When I was young, I can remember waking up in the morning many times and finding my dad sitting alone on the couch. Then he would tell us that he had to take Mom to the hospital, and she was going to be there for a while...and then he would manage to continue to run the household in a way that is just remarkable to me.
I remember being really scared when Mom would be in the hospital, but she always got better and came home, and in my innocent mind, it was just the way things were...but now I am older and have a family of my own. I have 5 children counting on me every day. I can't even imagine what my parents must have gone through every single time my mom got sick. I have since learned that my mom "knocked on death's door" many times...and there were several times when doctors didn't know if she would live. Our family counts it as one of our greatest blessings that my mom was able to live to raise her children...she passed away just weeks after my youngest sister's high school graduation. Of course, we wanted her for much, much longer...but we are so grateful for the time we had.
The thing that I want to remember is that my mom endured her situation with such grace and with such a positive outlook. I never remember her really complaining about not feeling well...but I know a lot of the time, she probably didn't. If she did mention her health, she quickly moved off of the subject and didn't dwell on it. She was not a complainer. She never talked about it not being fair. And she always just seemed so happy to be alive and to be able to experience life. Maybe it was because she had had so many close brushes, but she just had such a unique ability to be able to focus on what was truly important to her...the Gospel of Jesus Christ, her family, her friends.
When my youngest sister, Katy, was almost 4 months old, my mom got very sick and was in the hospital.

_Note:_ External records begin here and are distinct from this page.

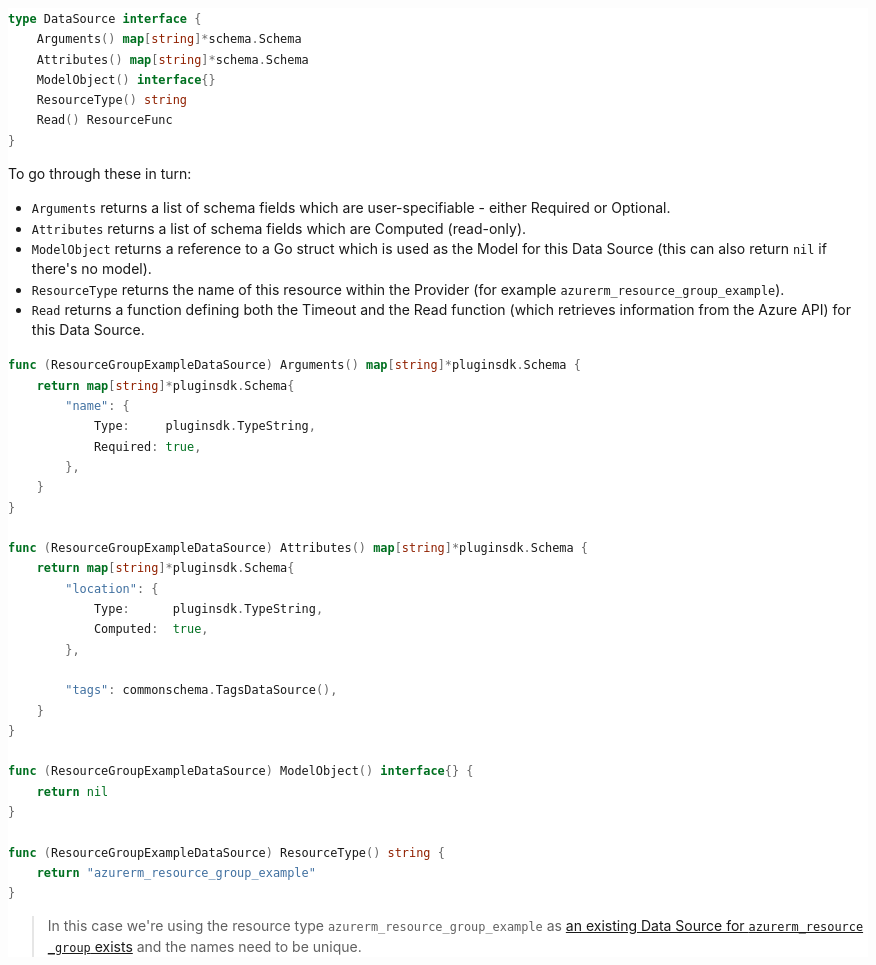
 ```go
type DataSource interface {
    Arguments() map[string]*schema.Schema
    Attributes() map[string]*schema.Schema
    ModelObject() interface{}
    ResourceType() string
	Read() ResourceFunc
}
```

To go through these in turn:

* `Arguments` returns a list of schema fields which are user-specifiable - either Required or Optional.
* `Attributes` returns a list of schema fields which are Computed (read-only).
* `ModelObject` returns a reference to a Go struct which is used as the Model for this Data Source (this can also return `nil` if there's no model).
* `ResourceType` returns the name of this resource within the Provider (for example `azurerm_resource_group_example`).
* `Read` returns a function defining both the Timeout and the Read function (which retrieves information from the Azure API) for this Data Source.

```go
func (ResourceGroupExampleDataSource) Arguments() map[string]*pluginsdk.Schema {
	return map[string]*pluginsdk.Schema{
		"name": {
			Type:     pluginsdk.TypeString,
			Required: true,
		},
	}
}

func (ResourceGroupExampleDataSource) Attributes() map[string]*pluginsdk.Schema {
	return map[string]*pluginsdk.Schema{
		"location": {
			Type:      pluginsdk.TypeString,
			Computed:  true,
		},

		"tags": commonschema.TagsDataSource(),
	}
}

func (ResourceGroupExampleDataSource) ModelObject() interface{} {
	return nil
}

func (ResourceGroupExampleDataSource) ResourceType() string {
	return "azurerm_resource_group_example"
}
```

> In this case we're using the resource type `azurerm_resource_group_example` as [an existing Data Source for `azurerm_resource_group` exists](https://registry.terraform.io/providers/hashicorp/azurerm/latest/docs/data-sources/resource_group) and the names need to be unique.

I was only 5, but I can vividly remember my Grandma Betty and Grandma Thelma rushing up from Helper to take care of us 4 little ones. My mom had always breast feed and baby Kate was not going to have it any other way...no matter the challenges. It was the middle of winter, but at feeding time, my Grandmas would wrap Katy in her red "Sue Beck blanket" (Sue was a dear friend who gave her the blanket) and take the baby over to the hospital so my mom could feed her. Now that takes some commitment and endurance. In my mom's journals, she talks about how overwhelmingly grateful she was to still be able to feed her baby. That kind of example of sacrifice just blows me away.
I wish I would have been more understanding towards my mom when she wasn't feeling well. I like to think that she has forgiven me for my lack of compassion that I sometimes showed towards her, especially as a teenager!
At one point today, one of my children was crying because she couldn't find her gymnastics bag, another needed to be taken to softball practice, another picked up from swimming....yet another child was throwing a fit on the floor because he couldn't have a piece of candy...and I was precariously balancing the fussy, teething baby on the counter while I tried to make dinner. I could feel my frustration level rising...but then I thought about my mom. Most of the time I feel pretty great physically...and I still struggle to get through the day...a lot of the time, my mom didn't feel well at all and yet she endured. I took a deep breath, finished making the dinner, assured one child we would find the bag, rescued fit throwing child from the floor with promises of candy after dinner, saw hubby and child off to softball and loaded everyone in the car to pick up child from swimming. And I felt so thankful for my health, my strength and for the example I never forget of someone who truly endured.



1 comment:
Jamie, you had a wonderful example with your mom. And I know that you are doing very well with raising your 5 kids. We all have memories of our mother and sometimes wishing we had treated them differently. That's part of growing up I think.